The issue of asylum seekers is overblown by the media and subject to cynical politics from all sides, human rights advocate Gerry Georgatos calls for a more compassionate approach.
DURING THE LAST YEARS of the 1970s and the early years of the 1980s up to 30,000 refugees a year came by boat to Australia. There was relatively little public fuss. There was the bipartisan political support of both Malcolm Fraser and Gough Whitlam. However three decades later hysteria has gripped us. It was first generated by the Howard years. These days, we have bipartisan support for punitive measures to “stem the tide of boat people”.
In the late 1970s and early 1980s moral leadership was demonstrated by the Fraser Government assisting Cambodian and Vietnamese refugees. My sister-in-law – just a baby – came from Vietnam on one of those boats. The boat nearly sank on the way here.
Children who arrived from these countries without any knowledge of English or any possessions enrolled in my school. I became friends with some of them. One of them, a landmine victim, severely dragged his right leg.
The Galang Island camp opened in 1979 and was closed in 1996 after all the refugees were resettled. It had two sections; one for newly arrived refugees and another for those approved, who received English classes and cultural information about the country of their resettlement.
Babies were born in the Galang Island camp.
Alongside the UNHCR, Médecins Sans Frontières (Doctors Without Borders) and Save the Children maintained a daily presence.
Hong Kong’s little rocky island of Hei Ling Chau maintained a closed camp with razor wire. Many of the refugees broke down and again many died. Hong Kong refused to push boats of refugees back out to sea, as Thais did on occasions.
There are patterns of global movements of refugees which explain boat arrivals — nothing else does.
People risk their lives to get to other countries in order to flee persecution and other dangers. Half the asylum seekers to Australia in the last 15 years have been Hazaras fleeing the Taliban.
Minister for Foreign Affairs Bob Carr has done a great disservice to the national consciousness. It is as bad as anything former Prime Minister John Howard did. Minister Carr described Iranian refugees fleeing to Australia as economic migrants. He has no evidence of this; he is merely working to harden the attitudes of Australians against these people.

▶ **Required actions**:
a - According to the asylum seeker article, why did Bob Carr do a disservice to the national consciousness? Answer in one to three sentences.
b - In the asylum seeker article, how many refugees a year came to Australia by boat during the late 1970s and early 1980s?
The listing below is separate material with no connection to the asylum seeker article.

▶ **Exercise data**:
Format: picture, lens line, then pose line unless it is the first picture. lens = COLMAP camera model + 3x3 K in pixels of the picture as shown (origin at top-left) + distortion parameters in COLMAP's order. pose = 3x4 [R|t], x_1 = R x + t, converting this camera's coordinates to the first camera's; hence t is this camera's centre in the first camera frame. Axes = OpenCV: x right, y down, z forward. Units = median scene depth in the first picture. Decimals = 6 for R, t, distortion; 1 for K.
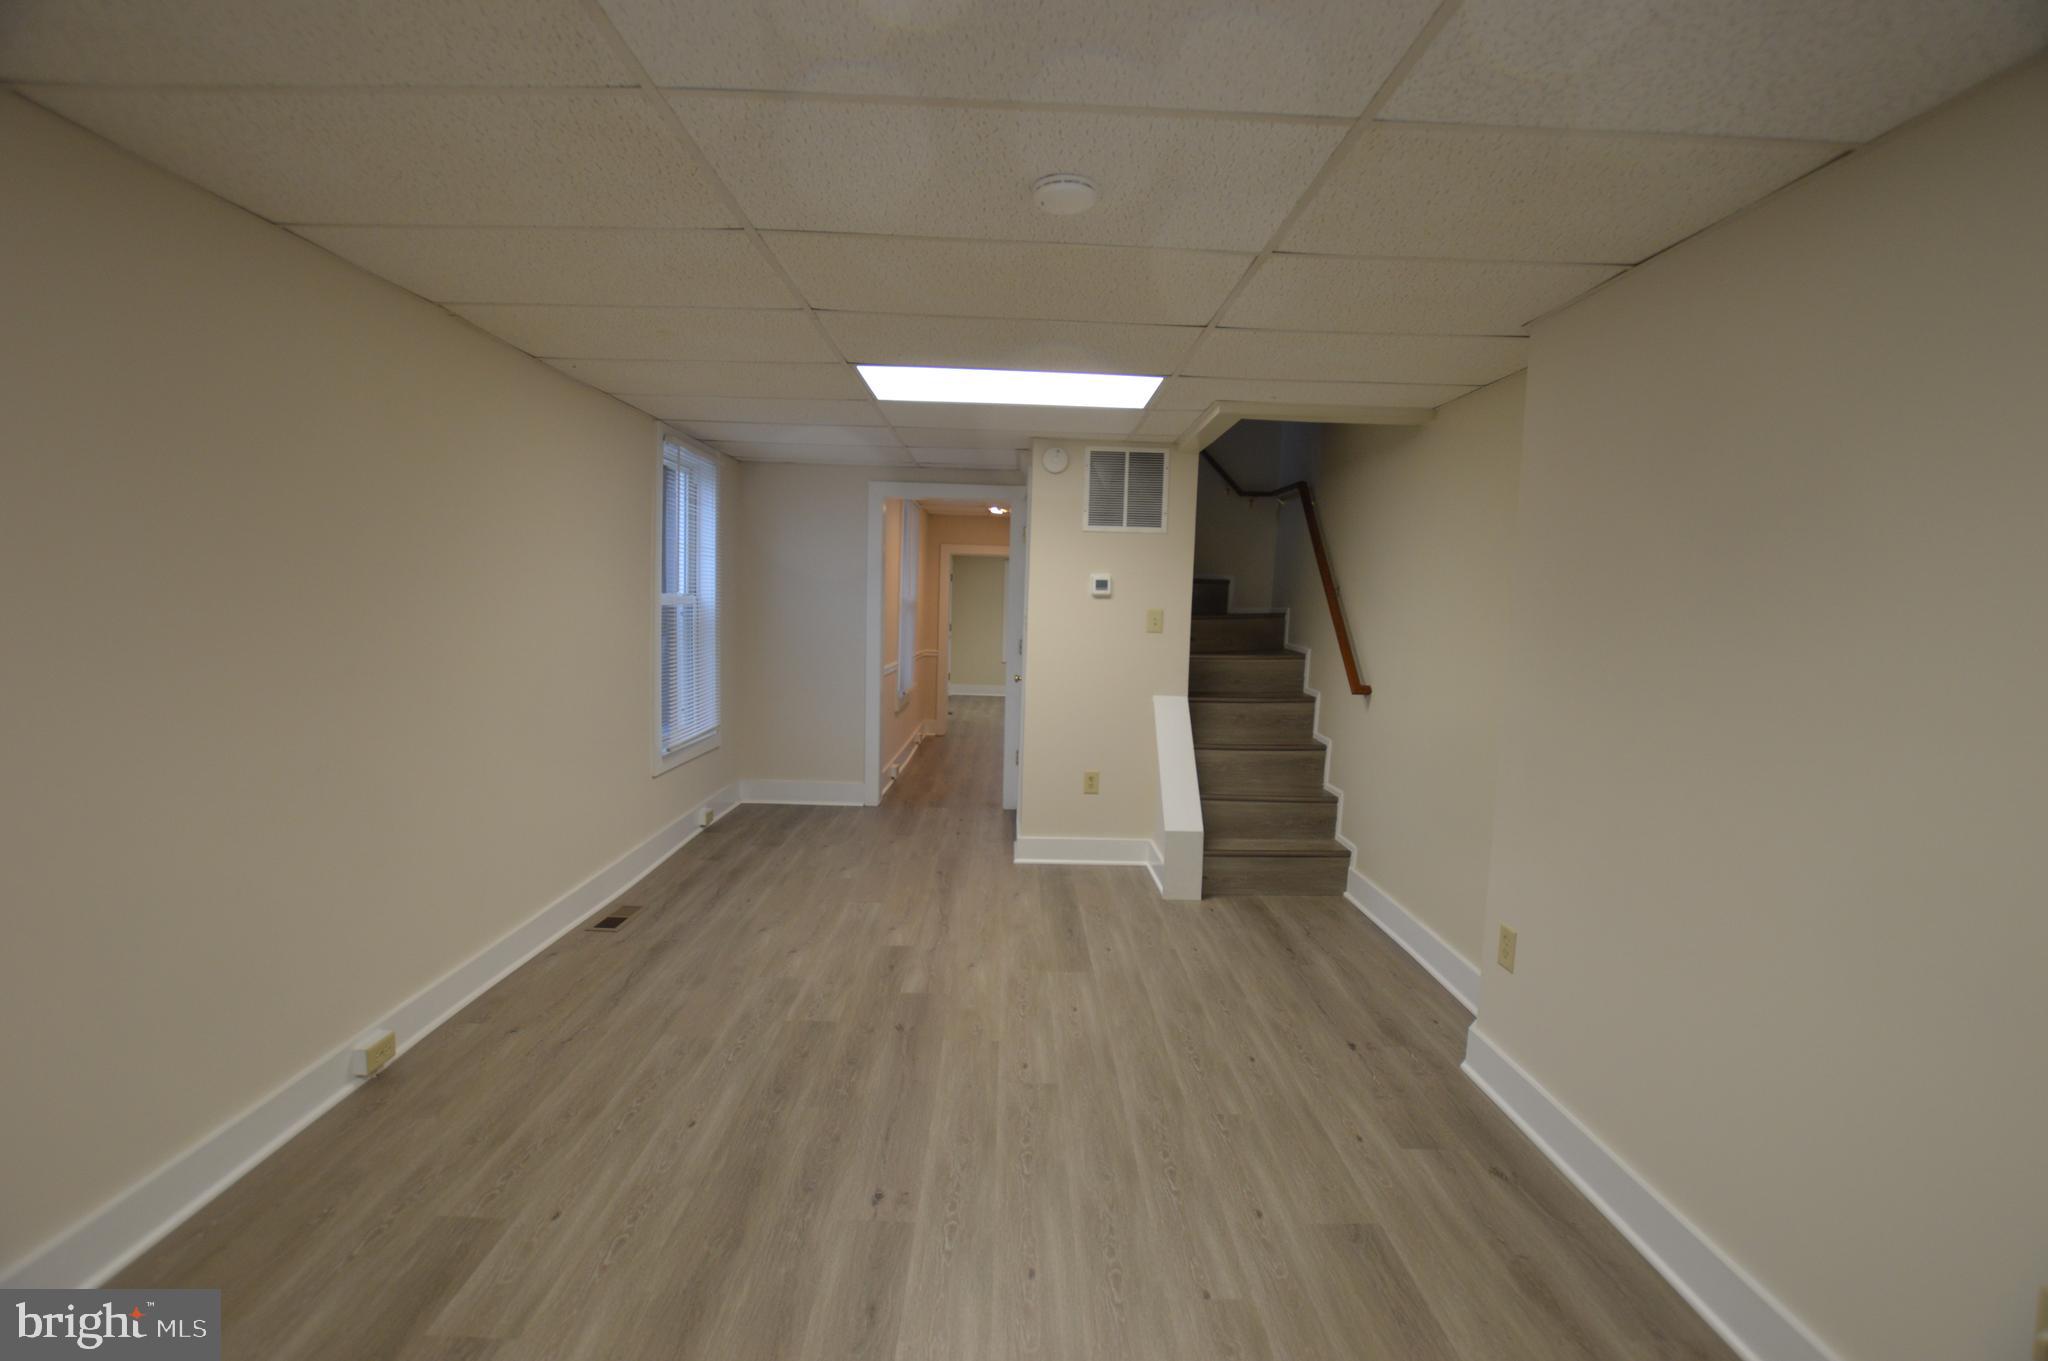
lens RADIAL K [[915.4, 0, 1026.8], [0, 915.4, 679.4], [0, 0, 1]] dist [-0.031678, 0.001082]
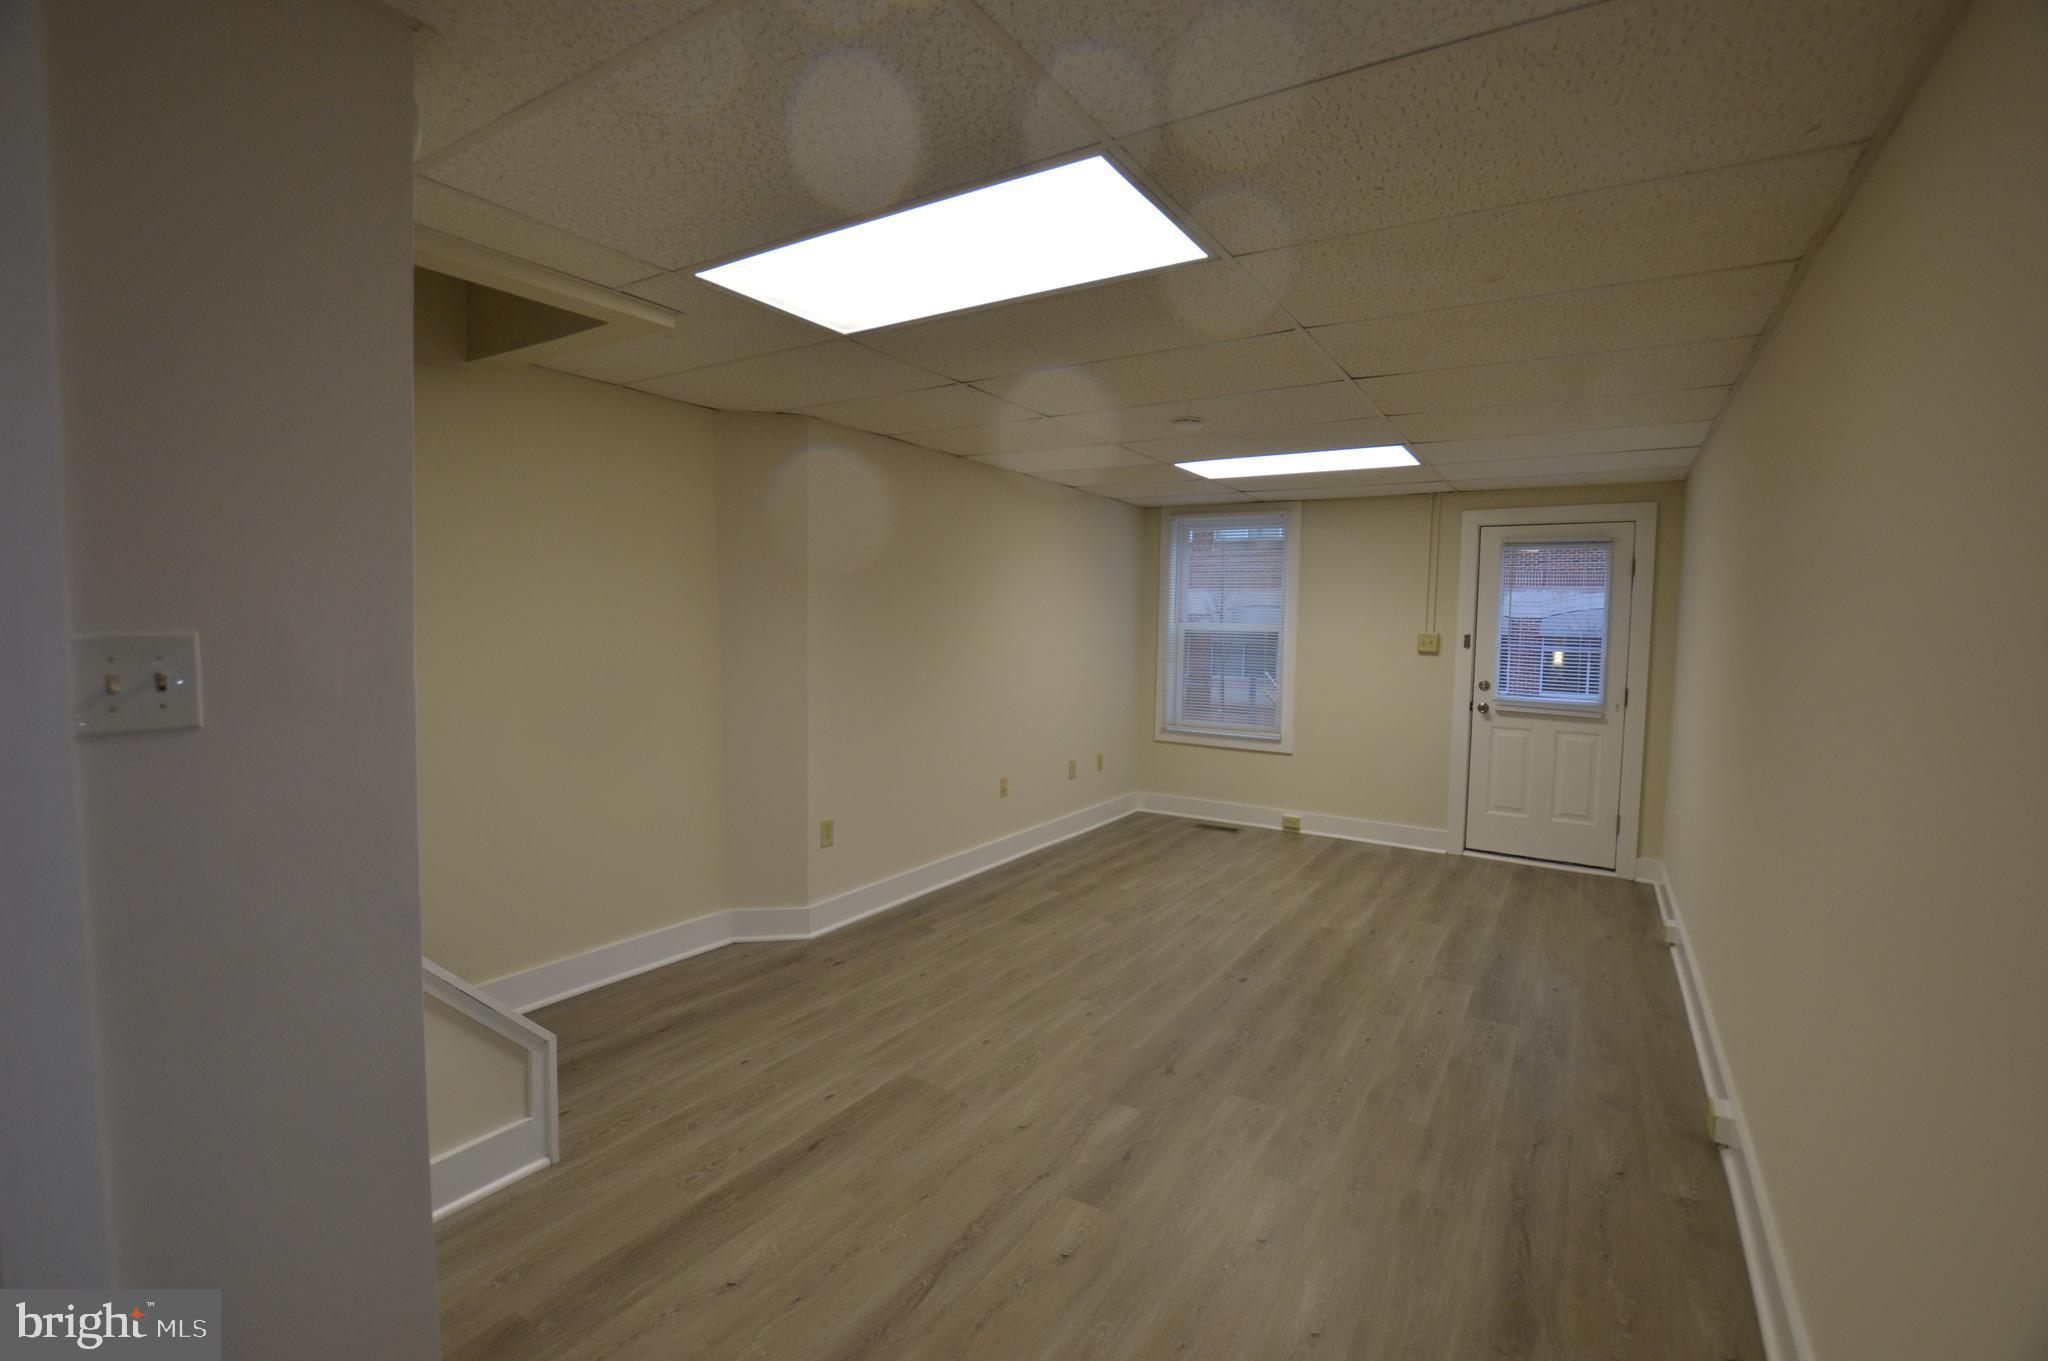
lens RADIAL K [[915.4, 0, 1022.0], [0, 915.4, 678.1], [0, 0, 1]] dist [-0.031678, 0.001082]
pose [[-0.836556, -0.079776, 0.542042, -0.521046], [0.002177, 0.988850, 0.148896, -0.177656], [-0.547877, 0.125740, -0.827055, 1.918078]]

▶ **Answers below**:
a - Carr described Iranian refugees fleeing to Australia as economic migrants without any evidence. The article says he was only trying to harden Australians' attitudes against these people.

b - Up to 30,000 a year.